The other major lake project going on in the capital is the Boeung Tompun development project. Boeung Tompun is located in the Meanchey district covering around 2,600 hectares of land with 520 hectares of surface water and is believed to be home to over 700 families. During the groundbreaking ceremony of Boeung Kak construction, H.E Kep Chuk Tema also announced similar a development plan for Boeung Tompun since the government had already approved a joint-venture project in 2009 between unnamed local and foreign firms to develop Boeung Tompun as a satellite city as well. Boeung Tompun, one of the largest lakes in Phnom Penh, has been a vital source of living for the residents around the area. Every day, residents would pick morning glory or go fishing in the lake. In addition, the lake acts a reservoir that stores rainwater from the city. The water travels through a network of pipes, into open canals or an underground drainage system and is finally released into this natural lake that lies to the south of the city. Without this giant lake, the city will face serious flood issues during the rainy season. Moreover, the lake plays another major role as a natural treatment center before the wastewater goes into the river. The morning glory and water mimosa that are grown in the lake are biologically equipped to treat the wastewater by capturing and reutilizing nutrients before releasing the water into the Bassac River. According to a 2006 report from the European Commission’s International Scientific Cooperation, this natural system of treating wastewater in Phnom Penh is an effective, low cost means of biological treatment of the city’s wastewater since the capital does not have a hi-tech wastewater treatment plant.

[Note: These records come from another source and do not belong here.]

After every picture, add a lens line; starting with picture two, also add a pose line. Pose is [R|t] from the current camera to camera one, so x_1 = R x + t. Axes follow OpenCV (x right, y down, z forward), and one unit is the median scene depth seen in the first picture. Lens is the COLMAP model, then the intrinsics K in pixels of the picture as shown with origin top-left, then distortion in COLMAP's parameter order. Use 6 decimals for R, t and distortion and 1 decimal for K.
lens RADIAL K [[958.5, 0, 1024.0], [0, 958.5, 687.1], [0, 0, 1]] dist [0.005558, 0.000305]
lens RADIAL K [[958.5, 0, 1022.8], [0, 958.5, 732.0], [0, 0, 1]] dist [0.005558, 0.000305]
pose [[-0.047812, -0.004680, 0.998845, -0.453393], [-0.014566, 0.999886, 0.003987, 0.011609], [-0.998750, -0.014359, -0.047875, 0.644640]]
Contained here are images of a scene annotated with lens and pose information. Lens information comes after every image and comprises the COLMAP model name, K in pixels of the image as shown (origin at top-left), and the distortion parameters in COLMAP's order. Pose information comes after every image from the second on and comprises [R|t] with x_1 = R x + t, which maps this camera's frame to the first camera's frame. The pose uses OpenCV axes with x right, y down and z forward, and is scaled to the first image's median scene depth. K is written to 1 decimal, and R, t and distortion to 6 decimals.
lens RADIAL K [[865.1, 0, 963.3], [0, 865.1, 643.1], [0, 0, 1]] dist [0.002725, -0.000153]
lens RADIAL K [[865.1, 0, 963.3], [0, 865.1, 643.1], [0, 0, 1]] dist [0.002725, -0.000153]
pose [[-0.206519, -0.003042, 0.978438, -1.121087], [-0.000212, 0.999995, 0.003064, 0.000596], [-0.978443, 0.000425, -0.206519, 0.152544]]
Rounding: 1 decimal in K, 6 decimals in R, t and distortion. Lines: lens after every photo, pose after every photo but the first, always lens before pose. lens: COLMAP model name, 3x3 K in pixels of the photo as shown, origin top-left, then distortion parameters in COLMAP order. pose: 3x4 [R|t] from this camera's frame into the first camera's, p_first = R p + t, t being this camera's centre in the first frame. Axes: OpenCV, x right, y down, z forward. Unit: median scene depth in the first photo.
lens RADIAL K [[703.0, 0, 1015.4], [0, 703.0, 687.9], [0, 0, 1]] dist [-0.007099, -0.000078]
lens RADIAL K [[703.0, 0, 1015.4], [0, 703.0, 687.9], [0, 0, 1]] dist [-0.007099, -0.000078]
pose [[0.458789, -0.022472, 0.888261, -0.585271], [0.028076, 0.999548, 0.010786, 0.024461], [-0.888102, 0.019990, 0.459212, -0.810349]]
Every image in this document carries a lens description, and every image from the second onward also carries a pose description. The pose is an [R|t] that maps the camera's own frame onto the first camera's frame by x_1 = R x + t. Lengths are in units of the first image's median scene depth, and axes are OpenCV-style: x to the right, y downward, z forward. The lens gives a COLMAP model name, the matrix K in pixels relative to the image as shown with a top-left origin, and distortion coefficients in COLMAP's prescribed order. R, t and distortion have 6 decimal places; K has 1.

However, there is also certainly a need for the development of these so-called satellite cities due to the steady increase in city population and the economic growth of the country. H.E Kep Chuktema admitted that the challenges from development are inevitable, but the issues will be facilitated and solved according to the principles of the Royal Government. Nonetheless, the impact of such development is massive and will affect the residents as well as the capital in several ways.
The development of Boeung Kak relocated thousands of families. Despites the estimation that 3,500 families were coerced into accepting meager compensation, there are still a number of families struggling to claim their land. Boeung Tompun residents have aired similar concerns. One resident of Boeung Tompun said that the community was worried that their resettlement might end up like Boeung Kak with unreasonable compensation.
These two giant lakes served as a basin to store rainwater. When Boeung Kak and Boeung Tompun were filled in with sand, it caused flooding in the surrounding villages as well as in the city because the water had nowhere else to go. As a result, the capital is continuously flooded when it rains, and the residents are very irritated.
With the removal of Boeung Tompun, which acted as the natural treatment center for wastewater, the wastewater is released straight into the Bassac River. This causes serious pollution of the river, which in turn affects the health of Phnom Penh residents as well as the environment as a whole.
All in all, the lake development project in Phnom Penh might be necessary for the growth of the capital, but it requires more alternatives and solutions to deal with the serious challenges posed by the development. For example, the government and the private development companies need to make sure the residents in the affected areas get proper compensation and similar living conditions. In addition, the government must find a way to deal with the flooding and wastewater problems as mentioned above so that Phnom Penh city can have sustainable development.